→ WHAT TO WORK ON:
Reproduce exactly the line with "Bounding boxes for" and all the lines beneath it, stopping only at the end of the material.

→ MATERIAL SHOWN:
━━━━━━━━━━

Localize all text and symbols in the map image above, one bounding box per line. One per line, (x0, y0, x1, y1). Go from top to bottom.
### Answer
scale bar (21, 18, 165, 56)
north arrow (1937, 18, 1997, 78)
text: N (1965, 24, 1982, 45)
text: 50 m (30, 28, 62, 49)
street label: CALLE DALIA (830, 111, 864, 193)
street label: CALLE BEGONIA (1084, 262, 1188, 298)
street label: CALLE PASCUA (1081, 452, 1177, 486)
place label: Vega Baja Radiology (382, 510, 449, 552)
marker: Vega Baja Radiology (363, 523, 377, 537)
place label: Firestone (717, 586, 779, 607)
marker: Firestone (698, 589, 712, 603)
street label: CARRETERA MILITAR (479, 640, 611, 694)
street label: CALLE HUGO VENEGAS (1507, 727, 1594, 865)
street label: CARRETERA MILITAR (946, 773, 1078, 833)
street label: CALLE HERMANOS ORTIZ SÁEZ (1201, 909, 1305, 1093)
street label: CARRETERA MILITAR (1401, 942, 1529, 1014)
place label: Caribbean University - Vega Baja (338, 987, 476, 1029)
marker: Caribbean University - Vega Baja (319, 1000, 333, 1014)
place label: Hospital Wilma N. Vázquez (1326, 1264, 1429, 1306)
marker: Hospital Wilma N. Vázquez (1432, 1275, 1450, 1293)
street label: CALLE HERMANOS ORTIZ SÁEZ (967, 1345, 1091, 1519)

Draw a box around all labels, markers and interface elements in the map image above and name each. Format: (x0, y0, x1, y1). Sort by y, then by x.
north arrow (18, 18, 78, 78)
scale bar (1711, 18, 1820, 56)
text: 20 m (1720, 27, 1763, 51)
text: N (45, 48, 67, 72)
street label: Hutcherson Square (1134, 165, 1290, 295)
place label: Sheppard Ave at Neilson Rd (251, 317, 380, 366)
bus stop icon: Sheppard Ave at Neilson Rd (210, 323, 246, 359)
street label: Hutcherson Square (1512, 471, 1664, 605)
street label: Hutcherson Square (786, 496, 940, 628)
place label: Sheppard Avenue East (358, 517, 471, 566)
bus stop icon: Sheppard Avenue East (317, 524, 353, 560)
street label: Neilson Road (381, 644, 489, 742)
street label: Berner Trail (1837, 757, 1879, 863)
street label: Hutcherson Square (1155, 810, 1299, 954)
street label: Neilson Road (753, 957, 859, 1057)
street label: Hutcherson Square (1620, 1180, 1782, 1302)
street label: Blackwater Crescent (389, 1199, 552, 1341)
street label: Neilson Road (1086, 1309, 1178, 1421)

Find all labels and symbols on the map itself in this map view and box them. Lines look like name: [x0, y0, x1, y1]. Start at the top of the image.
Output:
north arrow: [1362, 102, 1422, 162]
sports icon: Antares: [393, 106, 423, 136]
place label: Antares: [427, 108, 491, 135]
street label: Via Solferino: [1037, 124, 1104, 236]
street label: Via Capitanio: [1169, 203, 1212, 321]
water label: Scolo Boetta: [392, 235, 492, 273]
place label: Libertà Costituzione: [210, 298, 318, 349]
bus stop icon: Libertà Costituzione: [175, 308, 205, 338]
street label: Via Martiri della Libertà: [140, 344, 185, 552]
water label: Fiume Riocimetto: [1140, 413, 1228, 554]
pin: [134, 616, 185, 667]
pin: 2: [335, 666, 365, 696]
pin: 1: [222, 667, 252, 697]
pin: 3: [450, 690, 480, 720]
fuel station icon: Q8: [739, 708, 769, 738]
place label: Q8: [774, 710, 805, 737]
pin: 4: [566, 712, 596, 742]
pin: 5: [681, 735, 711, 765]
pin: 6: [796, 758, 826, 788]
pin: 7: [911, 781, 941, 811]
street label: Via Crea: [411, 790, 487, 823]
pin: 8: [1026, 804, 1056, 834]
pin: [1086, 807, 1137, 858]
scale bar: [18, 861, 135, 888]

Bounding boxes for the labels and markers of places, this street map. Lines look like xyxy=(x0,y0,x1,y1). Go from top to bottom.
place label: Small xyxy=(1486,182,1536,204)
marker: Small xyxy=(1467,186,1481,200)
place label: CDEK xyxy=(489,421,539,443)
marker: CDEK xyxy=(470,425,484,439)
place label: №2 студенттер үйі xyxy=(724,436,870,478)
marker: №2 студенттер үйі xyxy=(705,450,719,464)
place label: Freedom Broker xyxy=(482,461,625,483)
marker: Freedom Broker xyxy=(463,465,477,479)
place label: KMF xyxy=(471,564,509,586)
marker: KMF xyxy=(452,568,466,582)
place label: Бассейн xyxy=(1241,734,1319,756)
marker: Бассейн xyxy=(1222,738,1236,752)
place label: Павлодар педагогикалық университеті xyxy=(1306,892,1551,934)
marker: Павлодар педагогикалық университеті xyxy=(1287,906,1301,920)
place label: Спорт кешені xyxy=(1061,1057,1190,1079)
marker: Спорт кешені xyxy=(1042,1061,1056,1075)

━━━━━━━━━━

→ SOLUTION BELOW:
Bounding boxes for the labels and markers of places, this street map. Lines look like xyxy=(x0,y0,x1,y1). Go from top to bottom.
place label: Small xyxy=(1486,182,1536,204)
marker: Small xyxy=(1467,186,1481,200)
place label: CDEK xyxy=(489,421,539,443)
marker: CDEK xyxy=(470,425,484,439)
place label: №2 студенттер үйі xyxy=(724,436,870,478)
marker: №2 студенттер үйі xyxy=(705,450,719,464)
place label: Freedom Broker xyxy=(482,461,625,483)
marker: Freedom Broker xyxy=(463,465,477,479)
place label: KMF xyxy=(471,564,509,586)
marker: KMF xyxy=(452,568,466,582)
place label: Бассейн xyxy=(1241,734,1319,756)
marker: Бассейн xyxy=(1222,738,1236,752)
place label: Павлодар педагогикалық университеті xyxy=(1306,892,1551,934)
marker: Павлодар педагогикалық университеті xyxy=(1287,906,1301,920)
place label: Спорт кешені xyxy=(1061,1057,1190,1079)
marker: Спорт кешені xyxy=(1042,1061,1056,1075)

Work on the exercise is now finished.